Refus d’obstacle

La Première ministre a donc décliné, je crois que c’est le terme qui convient, la « feuille de route » que lui a confiée le Président pour tenter de réconcilier les Français avec l’exécutif en moins de cent jours. Avec une exception de taille, celle d’une nouvelle loi sur l’immigration. Emmanuel Macron avait pourtant annoncé lui-même un texte de loi qui serait présenté avant l’été, mais c’est un thème qui n’est visiblement pas la tasse de thé d’Élisabeth Borne, qui veut éviter que son nom soit associé pour la postérité à un durcissement des mesures concernant la répression aux frontières.

Elle se permet même de contredire le « patron » en déclarant qu’il n’y a pas de majorité pour voter une telle loi, en chargeant au passage les députés LR, responsables selon elle de la crise de confiance des Français envers la minorité présidentielle.
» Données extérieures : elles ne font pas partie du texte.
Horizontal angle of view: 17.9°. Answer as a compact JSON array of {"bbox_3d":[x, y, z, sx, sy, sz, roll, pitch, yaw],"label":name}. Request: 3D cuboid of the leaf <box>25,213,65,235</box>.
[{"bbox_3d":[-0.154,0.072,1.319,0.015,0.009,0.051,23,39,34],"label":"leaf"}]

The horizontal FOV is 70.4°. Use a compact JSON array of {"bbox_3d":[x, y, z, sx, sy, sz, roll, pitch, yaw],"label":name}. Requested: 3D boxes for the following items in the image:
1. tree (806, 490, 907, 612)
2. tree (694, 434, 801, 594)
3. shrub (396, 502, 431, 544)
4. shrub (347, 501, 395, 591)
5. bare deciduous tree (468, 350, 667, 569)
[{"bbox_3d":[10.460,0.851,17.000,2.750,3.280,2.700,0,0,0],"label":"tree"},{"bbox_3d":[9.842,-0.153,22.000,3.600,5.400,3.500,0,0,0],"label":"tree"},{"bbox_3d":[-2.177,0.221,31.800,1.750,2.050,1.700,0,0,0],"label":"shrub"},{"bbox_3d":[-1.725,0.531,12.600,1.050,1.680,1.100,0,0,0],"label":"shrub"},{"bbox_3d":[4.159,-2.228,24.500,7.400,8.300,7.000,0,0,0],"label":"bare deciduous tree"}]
La réalité semble bien être dans la dislocation du macronisme, si tant est qu’il ait eu une existence autonome un jour, hors de l’emprise de son candidat devenu président. Le report de la question à l’automne permet de ne pas officialiser immédiatement la rupture, mais présage d’un licenciement de la Première ministre à l’issue de sa période d’essai pour cause d’incompatibilité d’humeur. Ce report d’échéance permettrait aussi à Élisabeth Borne de se sortir d’un piège qu’elle s’est elle-même tendu en promettant de ne plus recourir à l’article 49.3 de la Constitution pour faire passer une loi. Un engagement démenti presque dans la foulée, devant les difficultés prévisibles pour le reste de la mandature.
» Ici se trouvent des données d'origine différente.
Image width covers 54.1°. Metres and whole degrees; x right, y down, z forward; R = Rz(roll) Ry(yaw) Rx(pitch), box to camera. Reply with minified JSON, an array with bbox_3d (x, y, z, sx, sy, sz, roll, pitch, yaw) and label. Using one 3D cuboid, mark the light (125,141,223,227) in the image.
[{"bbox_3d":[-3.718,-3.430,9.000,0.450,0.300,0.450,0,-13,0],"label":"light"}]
J’imagine qu’Emmanuel Macron a accepté de transiger sur la date de la loi sur l’immigration en espérant que les gesticulations sur tous les fronts suffiraient à faire diversion auprès des Français et à leur faire croire que le pouvoir agissait. Et il a aussi dû constater comme tout un chacun qu’une telle loi aura du mal à contenter tout le monde et son père. Entre des jusqu’au-boutistes qui veulent marcher sur les plates-bandes du RN en espérant leur grappiller quelques électeurs indécis en fermant les frontières, et les pragmatistes, tendance MEDEF, qui veulent choisir leur sous-prolétariat dans les métiers délaissés par les Français, la balance se présage difficile. Pour Élisabeth Borne, le sujet divise les Français et je crois que pour cette fois elle n’a pas tort. Est-ce que cela ira mieux cet automne ? C’est le pari du président qui a annoncé des difficultés sur le front de l’inflation au moins jusqu’à la rentrée, mais il ne maîtrise visiblement plus grand-chose sur l’Économie, dont il est supposé le spécialiste. Il faudra alors qu’il sorte de son chapeau le ou la nouvelle Première ministre pour boucler un quinquennat sans majorité. Et ce ne sera pas une sinécure.